Um dos efeitos das características organizacionais de um sistema de
cooperativas de produtores é que a força de trabalho não é mais uma
mercadoria por duas razões principais: (i) porque não são os capitalistas que
empregam trabalhadores, mas os trabalhadores que empregam capital; (ii)
porque os trabalhadores com habilidades específicas de produção são
remunerados de maneiras diferentes em firmas individuais (trabalho
concreto, não abstrato). Assim, a teoria do valor-trabalho (que mede tudo em
unidades de força de trabalho abstrato socialmente necessária) não se aplica
a um sistema de firmas do tipo LMF, porque nesse sistema a força de trabalho
não é tratada como uma mercadoria e, portanto, não têm valor: e mesmo
onde o valor da força de trabalho deve ser fixado em seu nível de
remuneração, a renda atribuída a determinadas categorias de trabalhadores
não tenderia a nivelar em pontos de equilíbrio subsequentes em firmas
individuais (Vanek, 1970, caps. 2–6). Em outras palavras, na abordagem de
Marx, é o contrato de emprego (a suposição para a existência de força de
trabalho contratado) que desencadeia a transformação do valor adiantado na
forma de dinheiro em capital (uma quantia adicional de valor), e isso explica
por que a teoria do valor-trabalho não explica como os preços são formados
em um sistema com firmas geridas por trabalhadores.
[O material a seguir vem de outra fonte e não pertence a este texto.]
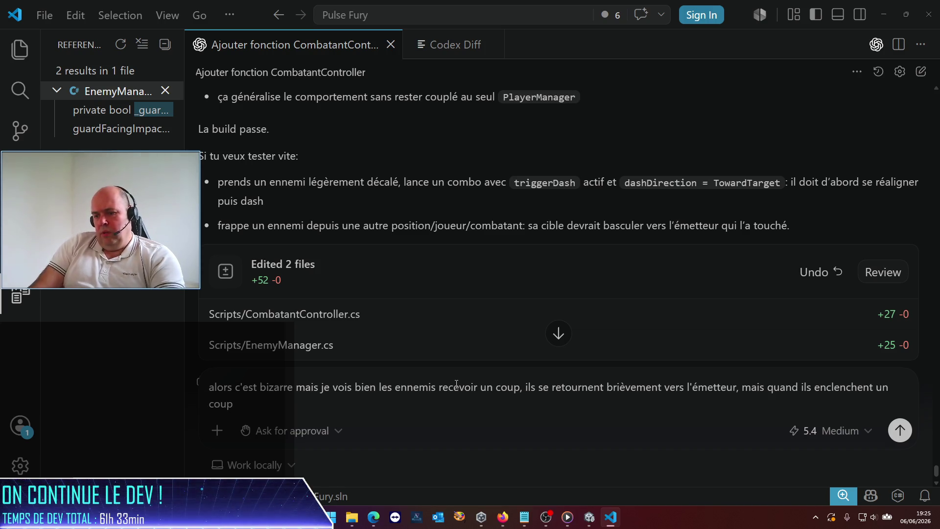
type("ça se ret")
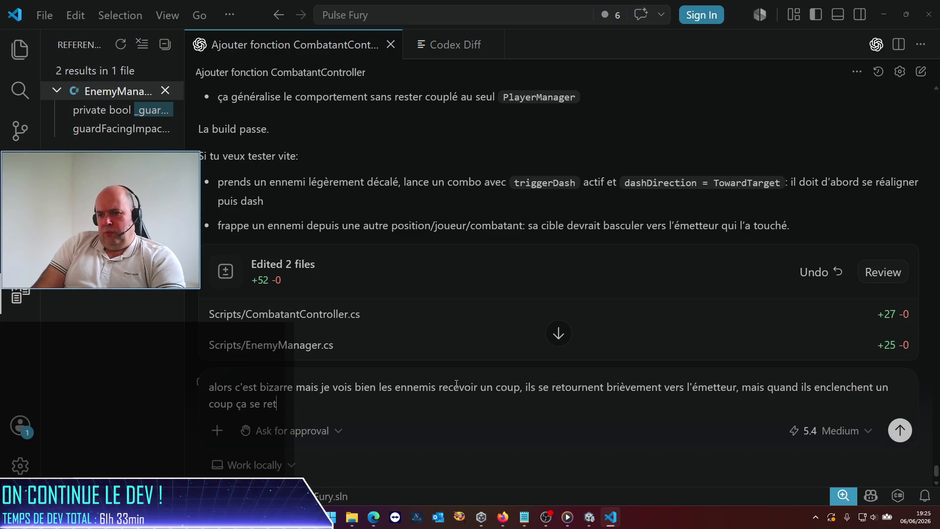
type("ourne vers o")
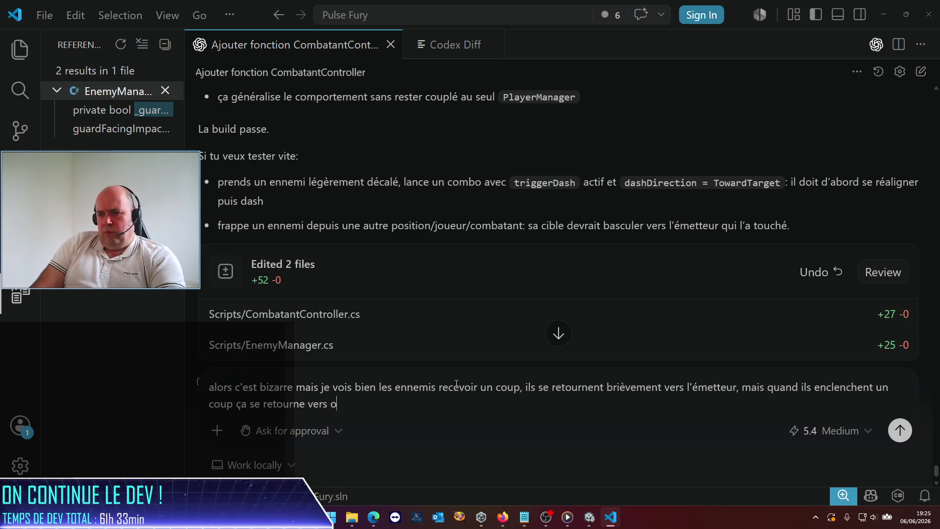
type("mois. Est-c")
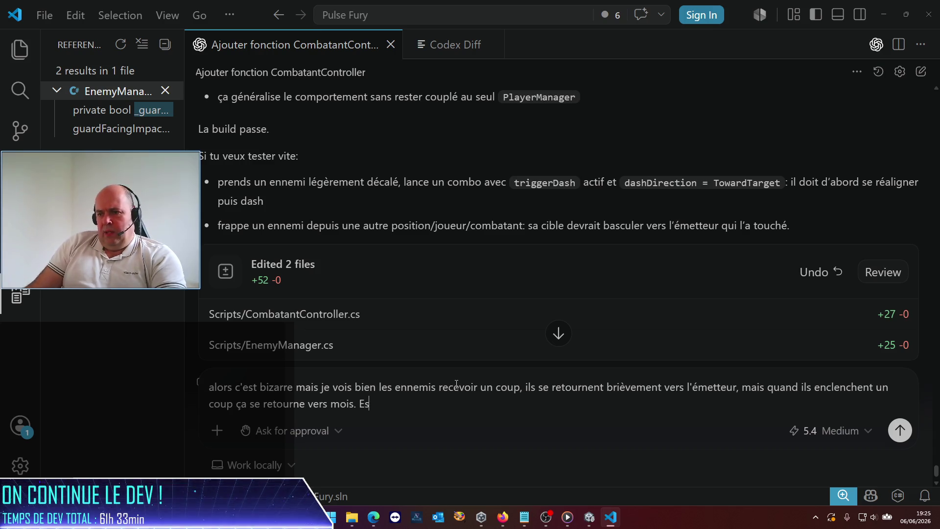
key("BackSpace")
key("BackSpace")
key("BackSpace")
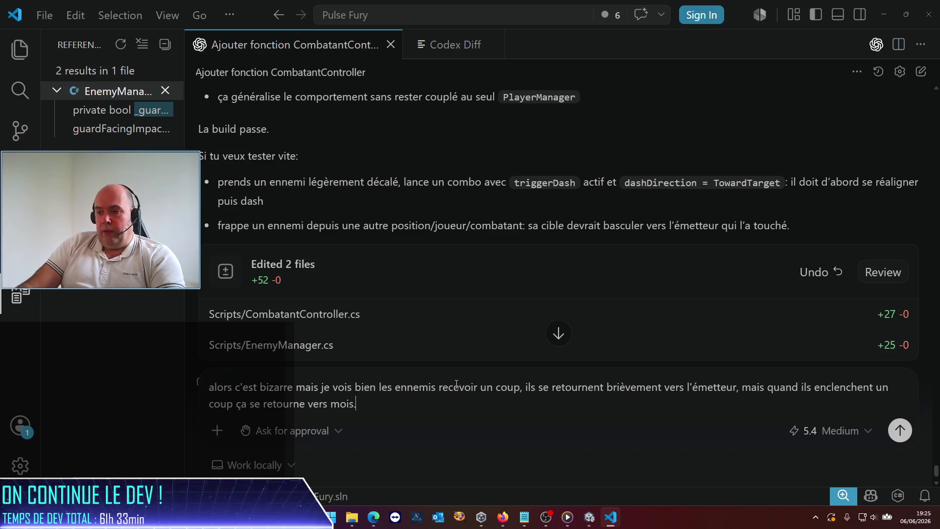
type("Et")
key("BackSpace")
type("st-c'est")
Além disso, a adequação da teoria do valor-trabalho para explicar os
preços em um sistema de firma gerida por trabalhadores também pode ser
negada por pelo menos um motivo adicional: os diferentes níveis de
remuneração de trabalhadores particularmente qualificados em firmas
individuais descartam a possibilidade de que o trabalho concreto seja
reduzido a trabalho abstrato. Em Marx, o trabalho abstrato é igualado ao
trabalho contratado como tal. Segundo Kozo Uno, é apenas no capitalismo
que o trabalho abstrato se transforma em trabalho gerador de valor
(Ishibashi, 1995, 48). Já Fineschi observou que, como em Grundrisse, “o
trabalho vivo de um trabalhador contratado é descrito como trabalho
abstrato ‘em formação’”, a base do trabalho abstrato é a “subsunção real do
trabalho sob o capital” (Fineschi, 2005: 245, 147; 2006, 99–103). Isso
reforça a afirmação de que a teoria do valor-trabalho, que está associada ao
trabalho abstrato, não se aplica a um sistema de firmas geridas por
trabalhadores, onde o trabalho contratado é algo estranho ao sistema
(Miconi, 1981, 163). Arthur (2009, 150) também argumentou que em Marx
o trabalho é reduzido a uma certa quantidade de trabalho abstrato quando há
controle do capital sobre o trabalho (Marx, 1861–63: vol. 30, 71, 93).
6. Considerações Finais
Para finalizar, acredito que todos esses tópicos, além de outros
importantes que não foram tratados aqui (como a questão da alienação), são
muito mais complexos e mereceriam ser abordados em textos separados. No
entanto, deixo aqui essas reflexões metodológicas que oferecem pistas para
uma compreensão de como podemos repensar o marxismo à luz das
cooperativas de trabalhadores como ponto de partida para uma ação prática-
efetiva de libertação da exploração dos trabalhadores e da reivindicação da
responsabilidade de sua própria vida produtiva. Gostaria também de lembrar
que vários artigos foram traduzidos e feitos no meu blog sobre autogestão,
marxismo e firmas geridas por trabalhadores, que podem servir de
complemento para a leitura e de questões aparentemente sem justificações.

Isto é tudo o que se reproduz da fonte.